Monday, January 5, 2009

Films I Love #13: Alone. Life Wastes Andy Hardy (Martin Arnold, 1998)


Lasting only 15 minutes and consisting entirely of footage taken from the Andy Hardy teen comedies, Martin Arnold's Alone. Life Wastes Andy Hardy is a mini-masterpiece and one of the funniest films I've ever seen. Arnold's experimental short films relentlessly deconstruct narrative cinema by pulling apart scenes from Hollywood movies frame by frame, repeating key images in stuttery, syncopated rhythms that reveal hidden subtexts and create new meanings for previously innocuous moments. In this film, Arnold stitches together brief scenes from three of the Andy Hardy movies, starring Mickey Rooney and Judy Garland, stretching out moments that apparently passed within seconds in the original film but here go on for several minutes each. In the process, Arnold creates a new narrative of sexual desire between Andy and his mother, an incestual subtext of meaningful glances and hesitant touches that pays off in the wonderful scene where Garland and Rooney kiss, and Arnold cuts back and forth between their clench and a reaction shot of Andy's horrified, jealous mother. It's hilarious, as is the unexpected final scene where the repetitive editing turns the young couple's post-kiss smiles into an orgasmic bout of pig-like gasping and wheezing. It never fails to send me into hysterics, though the effect is hard to capture either in stills or in prose.

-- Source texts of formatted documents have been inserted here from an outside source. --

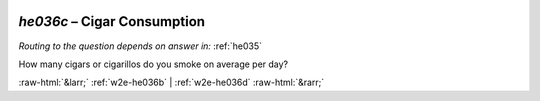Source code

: .. _w2e-he036c:

 
 .. role:: raw-html(raw) 
        :format: html 

`he036c` – Cigar Consumption
========================
*Routing to the question depends on answer in:* :ref:`he035`

How many cigars or cigarillos do you smoke on average per day? 


.. image:: ../_screenshots/w2-he036c.png


:raw-html:`&larr;` :ref:`w2e-he036b` | :ref:`w2e-he036d` :raw-html:`&rarr;`

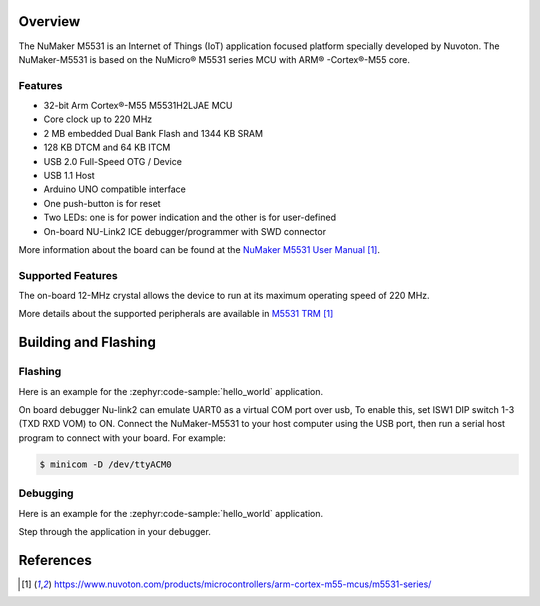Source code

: ﻿.. zephyr:board:: numaker_m5531

Overview
********

The NuMaker M5531 is an Internet of Things (IoT) application focused platform
specially developed by Nuvoton. The NuMaker-M5531 is based on the NuMicro® M5531
series MCU with ARM® -Cortex®-M55 core.

Features
========
- 32-bit Arm Cortex®-M55 M5531H2LJAE MCU
- Core clock up to 220 MHz
- 2 MB embedded Dual Bank Flash and 1344 KB SRAM
- 128 KB DTCM and 64 KB ITCM
- USB 2.0 Full-Speed OTG / Device
- USB 1.1 Host
- Arduino UNO compatible interface
- One push-button is for reset
- Two LEDs: one is for power indication and the other is for user-defined
- On-board NU-Link2 ICE debugger/programmer with SWD connector

More information about the board can be found at the `NuMaker M5531 User Manual`_.

Supported Features
==================

.. zephyr:board-supported-hw::

The on-board 12-MHz crystal allows the device to run at its maximum operating speed of 220 MHz.

More details about the supported peripherals are available in `M5531 TRM`_

Building and Flashing
*********************

.. zephyr:board-supported-runners::

Flashing
========

Here is an example for the :zephyr:code-sample:`hello_world` application.

On board debugger Nu-link2 can emulate UART0 as a virtual COM port over usb,
To enable this, set ISW1 DIP switch 1-3 (TXD RXD VOM) to ON.
Connect the NuMaker-M5531 to your host computer using the USB port, then
run a serial host program to connect with your board. For example:

.. code-block:: console

   $ minicom -D /dev/ttyACM0

.. zephyr-app-commands::
   :zephyr-app: samples/hello_world
   :board: numaker_m5531
   :goals: flash

Debugging
=========

Here is an example for the :zephyr:code-sample:`hello_world` application.

.. zephyr-app-commands::
   :zephyr-app: samples/hello_world
   :board: numaker_m5531
   :goals: debug

Step through the application in your debugger.

References
**********

.. target-notes::

.. _NuMaker M5531 User Manual:
   https://www.nuvoton.com/products/microcontrollers/arm-cortex-m55-mcus/m5531-series/
.. _M5531 TRM:
   https://www.nuvoton.com/products/microcontrollers/arm-cortex-m55-mcus/m5531-series/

This is also Arnold's most sonically rich film, deconstructing the soundtrack every bit as much as the image. He emphasizes the breaths and murmurs between words, cutting off much of the speech in order to create a breathy, sibilant soundtrack composed almost entirely of abstracted verbal noises — a perfect complement to the film's Freudian digging into psychosexual impulses. Best of all, though, is the way Arnold rips apart a Judy Garland musical number, allowing her only one syllable at a time, keeping her locked in a repetitive groove like a record that keeps skipping to the same spots over and over again. As she coos and trills, her face going through matching patterns of expressions to emit each abstracted note, the music track runs backward and folds in on itself, while very slowly the song is allowed to emerge from this morass as recognizable words and musical phrases take form. It's a masterful manipulation of sound.

7 comments:

Anonymous said...

I am completely unfamiliar with this filmmaker and now I MUST see his work. I hope the films aren't hard to find. Thanks SO MUCH for highlighting this film and director.

Ed Howard said...

Marilyn, a great collection of his films is available on DVD if you're able to get ahold of foreign DVDs (it's in PAL format, but not region-coded). The Austrian DVD label INDEX (which is amazing in general) has released a collection titled The Cineseizure, which features a small but filling sampling of Arnold's most substantial work and some miscellaneous ephemera, like his deadpan 1-minute trailer for Psycho. Two of the other short films included on the disc deconstruct To Kill a Mockingbird and the Lumieres' famous train movie.

Index DVDs are also distributed in the US by Erstwhile Records. Arnold's a hilarious and fascinating filmmaker.

Anonymous said...

Thanks. I'm sure I can find a way.

Jon Abbey said...

just happened to see this (jumping over from Brian O's blog to check out what my man Ed has been up to recently), and would like to also note that the prices on the whole Index label have just been lowered.

hi, Ed!

Ed Howard said...

Thanks for checking in, Jon, and thanks for the update. It's been a while...

Also, do you have any particular recs for the Index label in general? I have the Tscherkassky disc, and one of the Krens, but I'm not sure what else is worthwhile from them, especially from among their more recent releases.

Jon Abbey said...

I haven't seen anywhere near all of them, and the Arnold, Tscherkassky and Kren-Structural Films are probably the top picks of the ones I have. the Sonic Fiction comp is good also, there's a Radian video on there and something by Billy Roisz. the Gustav Deutsch and the Manfred Neuwirth are probably the next ones to check out after that, at least from what I've seen. if you want to buy a bunch at once and will review them here, maybe I can give you a deal, e-mail me.

Anonymous said...

I am thoroughly intrigued and am now on a mission to gobble up all the information I can about this Martin Arnold!